Italy, the country with the highest death toll from the coronavirus, has reached more than 12,000 deaths.

The country has been on lockdown for three weeks to try to prevent the spread of the virus.

Luigi D'Angelo, director of Italy's Civil Protection Department who manages the country’s emergency response, says the situation is getting better because of the government’s strict lockdown measures. He says these measures have been “respected” by most citizens.

Right now, he says Italy is focusing on keeping people out of hospitals unless they absolutely need to be there. In order to prevent contamination throughout hospitals, doctors have been traveling around to meet patients at their homes, he says.

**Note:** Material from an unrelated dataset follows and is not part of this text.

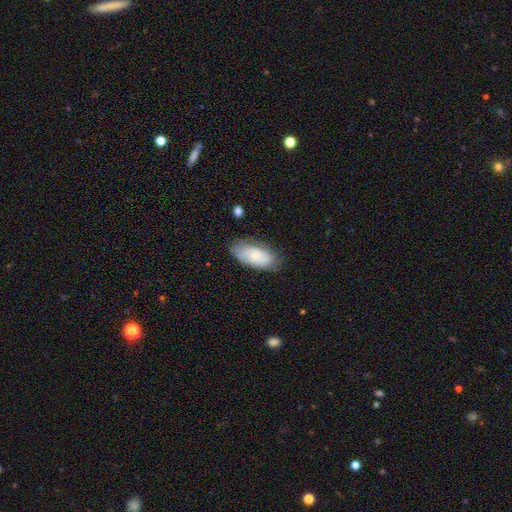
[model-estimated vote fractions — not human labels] This is likely a smooth galaxy (74%). How rounded: clearly in between (91%). Merging: likely none (71%).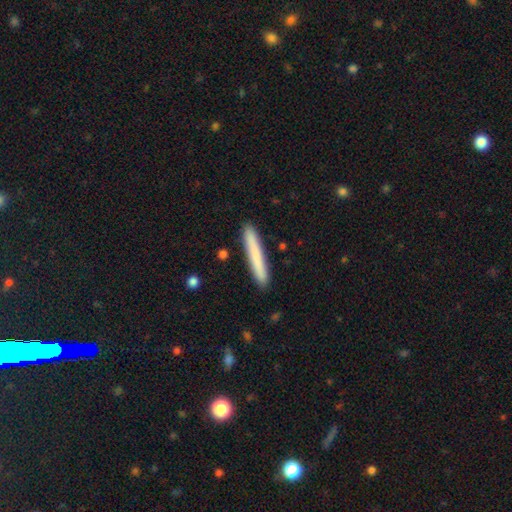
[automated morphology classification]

As the U.S. begins to grapple with similar serious coronavirus concerns, D'Angelo reminds Americans that the real difference lies within each person’s actions.

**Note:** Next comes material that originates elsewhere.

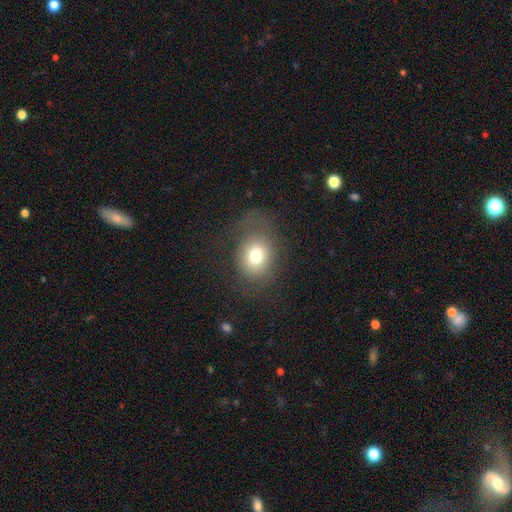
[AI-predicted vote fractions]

“If we stay home, if we respect social distance, then we can come through and we can work out from this situation,” he says.

Interview Highlights

On how much longer he believes restrictions on movement in Italy with continue

“So far, the restrictions should end by the 3rd of April. But our scientists and all the technicians are advising the government in participating in these restrictions. So we think that probably they will last till the end of April.”

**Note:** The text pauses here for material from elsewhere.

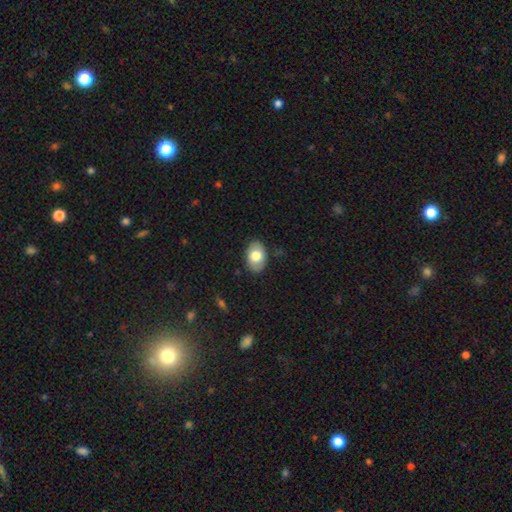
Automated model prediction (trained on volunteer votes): A smooth galaxy with no disk features (73%) that is in between round and cigar-shaped (85%).

Vote fractions:
- Smooth or featured? smooth: 73% / featured or disk: 21% / star or artifact: 6%
- How rounded? in between: 85% / round: 14% / cigar-shaped: 1%
- Merging? none: 86% / minor disturbance: 11% / major disturbance: 2% / merger: 1%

On whether the country’s hospitals have been getting any relief

“That has been the main problem that we had since the beginning. And unfortunately, the virus attacked us in the hospital, and [doctors and nurses] have been contaminated. But so far, all the measures have been taken. And now that our preventive measures for surveillance, so the people before entering the hospital, they pass through a triage. So what we suffered at the beginning and the lessons learned that we have gained from this bad experience is to prevent the diffusion, first of all, within the hospital. So now we have adopted adequate measures for taking care of the hospitals. But first of all, we have reinforced the basis — health assistance. [People] are not requested to go to the hospital, but they have to call their doctor and the doctor can go home and visit them so just to prevent that they go the hospitals.”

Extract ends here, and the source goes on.